Top of RECORDS TO PROCESS

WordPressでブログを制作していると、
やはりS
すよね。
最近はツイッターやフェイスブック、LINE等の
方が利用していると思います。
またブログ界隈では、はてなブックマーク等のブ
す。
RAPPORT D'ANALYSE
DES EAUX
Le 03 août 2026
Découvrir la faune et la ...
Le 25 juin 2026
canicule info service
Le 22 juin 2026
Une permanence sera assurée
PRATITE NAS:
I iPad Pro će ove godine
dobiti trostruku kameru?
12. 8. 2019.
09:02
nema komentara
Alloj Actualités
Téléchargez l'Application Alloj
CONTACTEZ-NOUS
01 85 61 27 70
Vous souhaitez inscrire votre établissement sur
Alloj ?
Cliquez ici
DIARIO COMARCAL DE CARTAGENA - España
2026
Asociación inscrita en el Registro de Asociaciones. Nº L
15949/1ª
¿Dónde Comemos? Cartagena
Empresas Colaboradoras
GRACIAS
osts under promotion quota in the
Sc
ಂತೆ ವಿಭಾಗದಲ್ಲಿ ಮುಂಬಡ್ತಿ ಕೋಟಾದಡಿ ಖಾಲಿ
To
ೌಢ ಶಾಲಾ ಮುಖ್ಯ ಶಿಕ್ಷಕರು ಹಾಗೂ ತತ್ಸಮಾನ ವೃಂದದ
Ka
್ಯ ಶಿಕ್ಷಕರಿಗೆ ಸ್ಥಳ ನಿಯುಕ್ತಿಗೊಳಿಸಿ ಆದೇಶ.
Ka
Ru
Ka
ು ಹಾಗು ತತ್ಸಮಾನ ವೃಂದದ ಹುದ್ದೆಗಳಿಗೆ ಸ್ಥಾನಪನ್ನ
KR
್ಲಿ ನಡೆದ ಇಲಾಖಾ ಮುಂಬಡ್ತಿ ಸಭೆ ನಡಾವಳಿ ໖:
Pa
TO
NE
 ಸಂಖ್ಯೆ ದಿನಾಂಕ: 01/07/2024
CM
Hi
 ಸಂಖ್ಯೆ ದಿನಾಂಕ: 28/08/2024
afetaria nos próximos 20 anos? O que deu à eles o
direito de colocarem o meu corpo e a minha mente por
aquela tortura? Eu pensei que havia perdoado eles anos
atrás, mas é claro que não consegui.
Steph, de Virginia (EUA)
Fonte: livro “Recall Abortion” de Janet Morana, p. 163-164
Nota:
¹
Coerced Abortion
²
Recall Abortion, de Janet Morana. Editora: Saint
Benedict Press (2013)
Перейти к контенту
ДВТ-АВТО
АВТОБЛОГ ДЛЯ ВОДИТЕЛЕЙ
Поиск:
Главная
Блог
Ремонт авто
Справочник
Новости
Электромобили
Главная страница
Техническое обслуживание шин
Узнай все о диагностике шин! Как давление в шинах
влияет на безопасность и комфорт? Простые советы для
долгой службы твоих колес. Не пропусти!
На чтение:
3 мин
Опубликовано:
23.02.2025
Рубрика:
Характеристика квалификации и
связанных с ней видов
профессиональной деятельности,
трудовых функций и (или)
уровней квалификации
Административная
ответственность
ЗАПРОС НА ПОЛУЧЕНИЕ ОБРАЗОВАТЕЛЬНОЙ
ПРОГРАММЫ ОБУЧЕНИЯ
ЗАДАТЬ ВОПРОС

Bottom of RECORDS TO PROCESS

→ **WHAT YOU SHOULD DO**
Every one of the records is to be copied word for word.

→ **SOLUTION TO THIS PROBLEM**
WordPressでブログを制作していると、
やはりS
すよね。
最近はツイッターやフェイスブック、LINE等の
方が利用していると思います。
またブログ界隈では、はてなブックマーク等のブ
す。
RAPPORT D'ANALYSE
DES EAUX
Le 03 août 2026
Découvrir la faune et la ...
Le 25 juin 2026
canicule info service
Le 22 juin 2026
Une permanence sera assurée
PRATITE NAS:
I iPad Pro će ove godine
dobiti trostruku kameru?
12. 8. 2019.
09:02
nema komentara
Alloj Actualités
Téléchargez l'Application Alloj
CONTACTEZ-NOUS
01 85 61 27 70
Vous souhaitez inscrire votre établissement sur
Alloj ?
Cliquez ici
DIARIO COMARCAL DE CARTAGENA - España
2026
Asociación inscrita en el Registro de Asociaciones. Nº L
15949/1ª
¿Dónde Comemos? Cartagena
Empresas Colaboradoras
GRACIAS
osts under promotion quota in the
Sc
ಂತೆ ವಿಭಾಗದಲ್ಲಿ ಮುಂಬಡ್ತಿ ಕೋಟಾದಡಿ ಖಾಲಿ
To
ೌಢ ಶಾಲಾ ಮುಖ್ಯ ಶಿಕ್ಷಕರು ಹಾಗೂ ತತ್ಸಮಾನ ವೃಂದದ
Ka
್ಯ ಶಿಕ್ಷಕರಿಗೆ ಸ್ಥಳ ನಿಯುಕ್ತಿಗೊಳಿಸಿ ಆದೇಶ.
Ka
Ru
Ka
ು ಹಾಗು ತತ್ಸಮಾನ ವೃಂದದ ಹುದ್ದೆಗಳಿಗೆ ಸ್ಥಾನಪನ್ನ
KR
್ಲಿ ನಡೆದ ಇಲಾಖಾ ಮುಂಬಡ್ತಿ ಸಭೆ ನಡಾವಳಿ ໖:
Pa
TO
NE
 ಸಂಖ್ಯೆ ದಿನಾಂಕ: 01/07/2024
CM
Hi
 ಸಂಖ್ಯೆ ದಿನಾಂಕ: 28/08/2024
afetaria nos próximos 20 anos? O que deu à eles o
direito de colocarem o meu corpo e a minha mente por
aquela tortura? Eu pensei que havia perdoado eles anos
atrás, mas é claro que não consegui.
Steph, de Virginia (EUA)
Fonte: livro “Recall Abortion” de Janet Morana, p. 163-164
Nota:
¹
Coerced Abortion
²
Recall Abortion, de Janet Morana. Editora: Saint
Benedict Press (2013)
Перейти к контенту
ДВТ-АВТО
АВТОБЛОГ ДЛЯ ВОДИТЕЛЕЙ
Поиск:
Главная
Блог
Ремонт авто
Справочник
Новости
Электромобили
Главная страница
Техническое обслуживание шин
Узнай все о диагностике шин! Как давление в шинах
влияет на безопасность и комфорт? Простые советы для
долгой службы твоих колес. Не пропусти!
На чтение:
3 мин
Опубликовано:
23.02.2025
Рубрика:
Характеристика квалификации и
связанных с ней видов
профессиональной деятельности,
трудовых функций и (или)
уровней квалификации
Административная
ответственность
ЗАПРОС НА ПОЛУЧЕНИЕ ОБРАЗОВАТЕЛЬНОЙ
ПРОГРАММЫ ОБУЧЕНИЯ
ЗАДАТЬ ВОПРОС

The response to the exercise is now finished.